Le lâcher…

Le petit avion blanc et rouge s’est arrêté juste après avoir quitté la piste 18. Situé non loin du début de la 36, je ne distingue pas grand’chose. La verrière s’est ouverte et  une silhouette s’extrait du cockpit, elle reste un instant immobile sous l’aile, puis s’éloigne et le petit avion repart sur le chemin caillouteux.  Vent calme, dans l’axe, visibilité parfaite et personne en tour de piste… ideal  pour un lâcher. Depuis maintenant une vingtaine de minutes je suis les évolutions de l’ULM dans la chaleur moite de cette fin de mois d’août. La veille, à la même heure, ma fille m’a gratifié d’un  » pas terrible ton attéro  » à l’issue d’un vol effectué en duo … Gonflée tout de même la demoiselle ! Je souris tout seul mais la réalité reprend vite le dessus, le petit avion remonte le taxiway et ne tarde pas à passer à quelques mètres de moi. Je me dissimule derrière un engin de chantier et tente  de distinguer l’intérieur du cockpit … Plus de doute possible, le siège droit est vide, bien vide, et en place gauche je perçois nettement Julie, casque sur la tête, attentive et le regard fixé vers l’avant. Rien ne semble pouvoir la distraire, je me tasse encore un peu plus derrière mon abri de fortune et puis je vois enfin le coyotte s’éloigner et  s’arrêter sagement au point d’attente de la 18. J’imagine Julie en train d’égrener les actions vitales,  » vitales  » prend  ici tout son sens !

Le régime moteur se fait soudain moins discret, l’avion roule vers la piste et s’immobilise face à elle… j’imagine Julie la main gauche sur la manette des gaz, et je ne peux m’empêcher de remonter le temps, cinquante ans en arrière… la piste ouest de Lille Bondues, le petit D-112 et mon père en bordure de piste.  L’émotion qui m’anime alors, le doute aussi devaient être identiques à ceux éprouvés par ma fille, des sentiments éprouvés par chaque élève pilote à ce moment crucial et qui nous relient  tous un peu les uns aux autres.

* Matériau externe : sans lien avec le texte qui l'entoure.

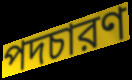
পদচারণ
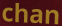
chan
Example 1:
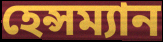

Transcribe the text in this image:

হেন্সম্যান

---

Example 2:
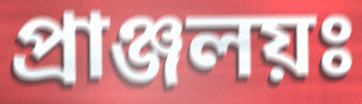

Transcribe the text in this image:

প্রাঞ্জলয়ঃ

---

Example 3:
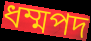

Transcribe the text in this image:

ধম্মপদ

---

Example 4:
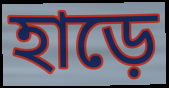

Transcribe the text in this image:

হাড়ে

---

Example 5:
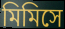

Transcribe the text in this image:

মিমিসে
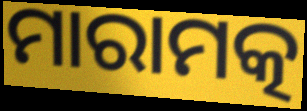
ମାରାମତ୍କ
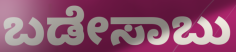
ಬಡೇಸಾಬು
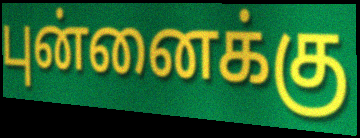
புன்னைக்கு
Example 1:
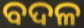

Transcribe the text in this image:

ବଦଳ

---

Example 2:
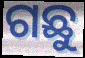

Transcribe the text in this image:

ଗଛୁ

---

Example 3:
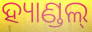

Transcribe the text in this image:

ହ୍ୟାଣ୍ଡଲ୍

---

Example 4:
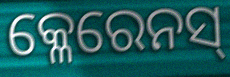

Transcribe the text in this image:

କ୍ଳେରେନସ୍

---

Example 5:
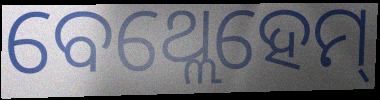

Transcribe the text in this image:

ବେଥ୍ଲେହେମ୍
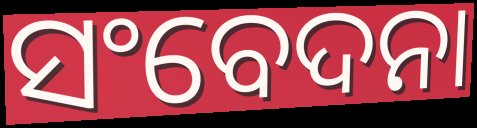
ସଂବେଦନା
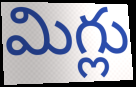
మిగ్లు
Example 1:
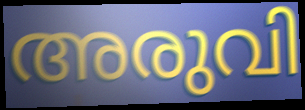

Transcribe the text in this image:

അരുവി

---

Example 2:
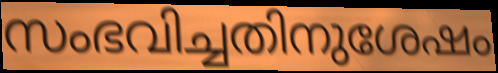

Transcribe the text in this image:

സംഭവിച്ചതിനുശേഷം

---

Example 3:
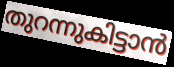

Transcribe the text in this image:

തുറന്നുകിട്ടാൻ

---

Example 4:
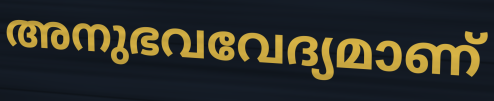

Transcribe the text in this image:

അനുഭവവേദ്യമാണ്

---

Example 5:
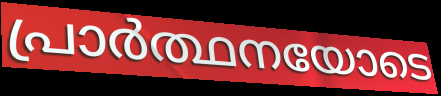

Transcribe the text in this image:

പ്രാർത്ഥനയോടെ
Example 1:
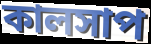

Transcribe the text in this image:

কালসাপ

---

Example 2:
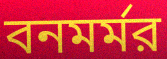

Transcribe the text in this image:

বনমর্মর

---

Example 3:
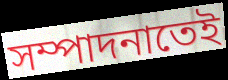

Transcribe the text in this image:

সম্পাদনাতেই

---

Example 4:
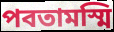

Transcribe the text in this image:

পবতামস্মি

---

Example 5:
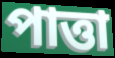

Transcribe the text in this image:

পাত্তা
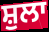
ਸ਼ੁਲਾ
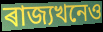
ৰাজ্যখনেও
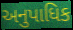
અનુપાધિક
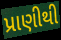
પ્રાણીથી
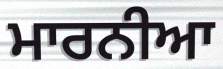
ਮਾਰਨੀਆ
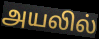
அயலில்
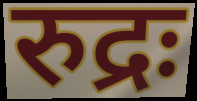
रुद्रः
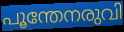
പൂന്തേനരുവി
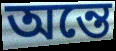
অন্তে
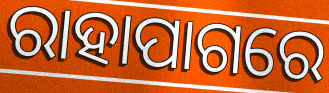
ରାହାପାଗରେ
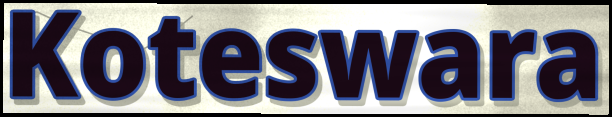
Koteswara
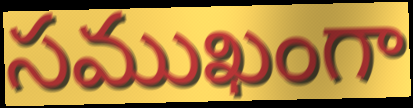
సముఖంగా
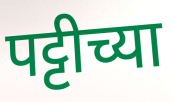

Le petit avion s’ébranle dans le fracas de son moteur, en quelques secondes le voilà en l’air, ça grimpe vite et ce n’est plus qu’un gros point qui vire déjà à gauche pour prendre la vent arrière. Deux sentiments paradoxaux m’animent à ce moment, celui du pilote, raisonné, pragmatique, après tout ce n’est que la suite logique d’une formation rigoureuse qui laisse peu de place au hasard, et celui du père, plus nuancé, la fragilité de cet objet volant, la solitude du jeune pilote face aux éléments … L’avion termine la vent arrière et commence à virer, bientôt il s’alignera face à la piste et reprendra contac avec le sol..Éternel recommencement de la même aventure tant de fois vécue. Je m’en vais retourner sagement au club et laisser ma fille savourer en solitaire ces moments qu’elle n’oubliera sans doute jamais.